Cancer care

Work begins on Australia’s first proton therapy cancer unit


The southern hemisphere’s first proton therapy unit for cancer treatment will begin construction in Adelaide next month.

A ProTom International Radiance 330 proton therapy system is to be installed in the Australian Bragg Centre being built in the Adelaide BioMed Precinct alongside its sister building the South Australian Health and Medical Research Institute (SAHMRI).

The Proton Therapy Facility will be able to offer treatment for people with difficult cancers of the head and neck, brain, eye, CNS, skull base, sarcomas, gastrointestinal and spinal cord for which there is no comparable curative treatment alternative, SAHMRI says.
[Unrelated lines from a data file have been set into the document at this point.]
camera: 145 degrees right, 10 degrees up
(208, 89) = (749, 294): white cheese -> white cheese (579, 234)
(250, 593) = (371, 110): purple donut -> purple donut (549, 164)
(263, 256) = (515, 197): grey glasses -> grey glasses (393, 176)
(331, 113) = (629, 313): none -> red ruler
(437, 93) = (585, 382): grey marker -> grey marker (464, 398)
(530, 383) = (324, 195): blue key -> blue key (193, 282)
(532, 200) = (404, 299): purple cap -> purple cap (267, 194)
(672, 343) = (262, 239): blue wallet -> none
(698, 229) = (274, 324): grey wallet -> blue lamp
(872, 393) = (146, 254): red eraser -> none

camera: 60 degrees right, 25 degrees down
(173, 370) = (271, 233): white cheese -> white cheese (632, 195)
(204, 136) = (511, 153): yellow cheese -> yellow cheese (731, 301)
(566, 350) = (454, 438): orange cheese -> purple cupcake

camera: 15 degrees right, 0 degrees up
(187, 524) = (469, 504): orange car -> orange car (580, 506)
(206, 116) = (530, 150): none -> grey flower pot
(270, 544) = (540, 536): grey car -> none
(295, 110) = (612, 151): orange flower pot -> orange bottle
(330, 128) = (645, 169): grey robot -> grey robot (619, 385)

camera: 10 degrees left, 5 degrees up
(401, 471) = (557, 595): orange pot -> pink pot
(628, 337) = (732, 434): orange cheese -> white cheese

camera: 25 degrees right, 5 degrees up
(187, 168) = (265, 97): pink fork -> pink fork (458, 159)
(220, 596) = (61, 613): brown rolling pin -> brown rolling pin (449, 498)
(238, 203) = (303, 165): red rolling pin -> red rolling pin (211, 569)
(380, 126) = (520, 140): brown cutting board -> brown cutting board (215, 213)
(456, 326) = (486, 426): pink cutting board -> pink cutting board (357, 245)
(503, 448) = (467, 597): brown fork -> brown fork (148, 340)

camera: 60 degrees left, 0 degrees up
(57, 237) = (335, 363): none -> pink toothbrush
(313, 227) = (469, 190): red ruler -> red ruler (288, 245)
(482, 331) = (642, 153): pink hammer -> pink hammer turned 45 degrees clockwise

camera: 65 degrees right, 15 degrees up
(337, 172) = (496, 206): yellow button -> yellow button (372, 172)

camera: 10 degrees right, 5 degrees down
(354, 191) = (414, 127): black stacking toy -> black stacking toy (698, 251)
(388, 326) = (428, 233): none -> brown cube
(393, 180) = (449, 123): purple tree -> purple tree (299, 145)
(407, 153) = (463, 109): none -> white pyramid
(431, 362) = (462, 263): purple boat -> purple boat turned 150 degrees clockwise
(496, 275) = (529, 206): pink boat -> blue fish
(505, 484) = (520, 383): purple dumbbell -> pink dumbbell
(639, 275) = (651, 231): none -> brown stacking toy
The unit, one of only three in the world, will be able to treat 600-700 cancer patients a year in an outpatient setting using higher therapeutic doses of radiation to tumours with pencil beam precision, according to its developers. This enables better treatment of localised tumours that are difficult to treat because of their close proximity to extremely radiation sensitive normal tissues. Thus the proton therapy unit will be of particular benefit in paediatric cancer population as an alternative to conventional x-ray therapy.

SAHMRI Executive Director, Professor Steve Wesselingh, says the new Australian Bragg Centre for Proton Therapy and Research will be able to offer treatment for Australian patients who currently seek Federal Government funding of up to $250,000 for a 6 week treatment course overseas in the USA or Europe

“The building’s three underground levels are dedicated to a facility that will not only deliver life-saving treatment to cancer patients, in particular children, but will provide potential for research to unlock further benefits of this relatively new field and be a training ground for proton therapy specialists from throughout the Asia Pacific region and beyond,” he says.

“This building will also facilitate innovation spanning a range of fields including research and development, clinical trials and training.”

Construction is expected to be completed in late 2023 with the first patients treated about 18 months later.

The SAiGEN Cancer Institute, a new independent genomics and immunotherapy facility dedicated to cancer research, will also be located within the new building.